● **SUPPLIED RECORDS**:
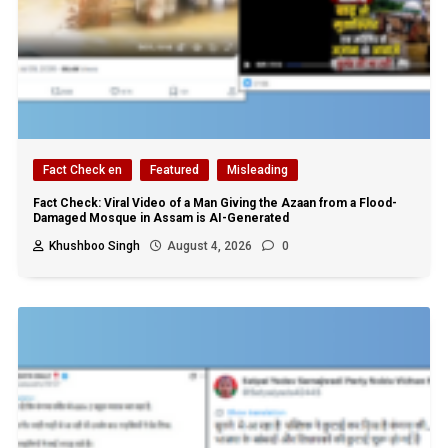
Fact Check en
Featured
Misleading
Fact Check: Viral Video of a Man Giving the Azaan from a Flood-
Damaged Mosque in Assam is AI-Generated
Khushboo Singh
August 4, 2026
0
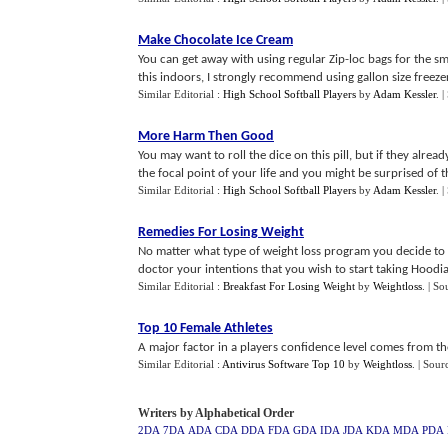
Make Chocolate Ice Cream
You can get away with using regular Zip-loc bags for the sm
this indoors, I strongly recommend using gallon size freezer
Similar Editorial :
High School Softball Players
by
Adam Kessler
.
|
More Harm Then Good
You may want to roll the dice on this pill, but if they alr
the focal point of your life and you might be surprised of 
Similar Editorial :
High School Softball Players
by
Adam Kessler
.
|
Remedies For Losing Weight
No matter what type of weight loss program you decide to g
doctor your intentions that you wish to start taking Hoodia G
Similar Editorial :
Breakfast For Losing Weight
by
Weightloss
.
| So
Top 10 Female Athletes
A major factor in a players confidence level comes from their
Similar Editorial :
Antivirus Software Top 10
by
Weightloss
.
| Sour
Writers by Alphabetical Order
2DA
7DA
ADA
CDA
DDA
FDA
GDA
IDA
JDA
KDA
MDA
PDA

● **TASK TO COMPLETE**: This exercise calls for the records to be given again exactly, without the images.

● **ANSWER SECTION**:
Fact Check en
Featured
Misleading
Fact Check: Viral Video of a Man Giving the Azaan from a Flood-
Damaged Mosque in Assam is AI-Generated
Khushboo Singh
August 4, 2026
0
Make Chocolate Ice Cream
You can get away with using regular Zip-loc bags for the sm
this indoors, I strongly recommend using gallon size freezer
Similar Editorial :
High School Softball Players
by
Adam Kessler
.
|
More Harm Then Good
You may want to roll the dice on this pill, but if they alr
the focal point of your life and you might be surprised of 
Similar Editorial :
High School Softball Players
by
Adam Kessler
.
|
Remedies For Losing Weight
No matter what type of weight loss program you decide to g
doctor your intentions that you wish to start taking Hoodia G
Similar Editorial :
Breakfast For Losing Weight
by
Weightloss
.
| So
Top 10 Female Athletes
A major factor in a players confidence level comes from their
Similar Editorial :
Antivirus Software Top 10
by
Weightloss
.
| Sour
Writers by Alphabetical Order
2DA
7DA
ADA
CDA
DDA
FDA
GDA
IDA
JDA
KDA
MDA
PDA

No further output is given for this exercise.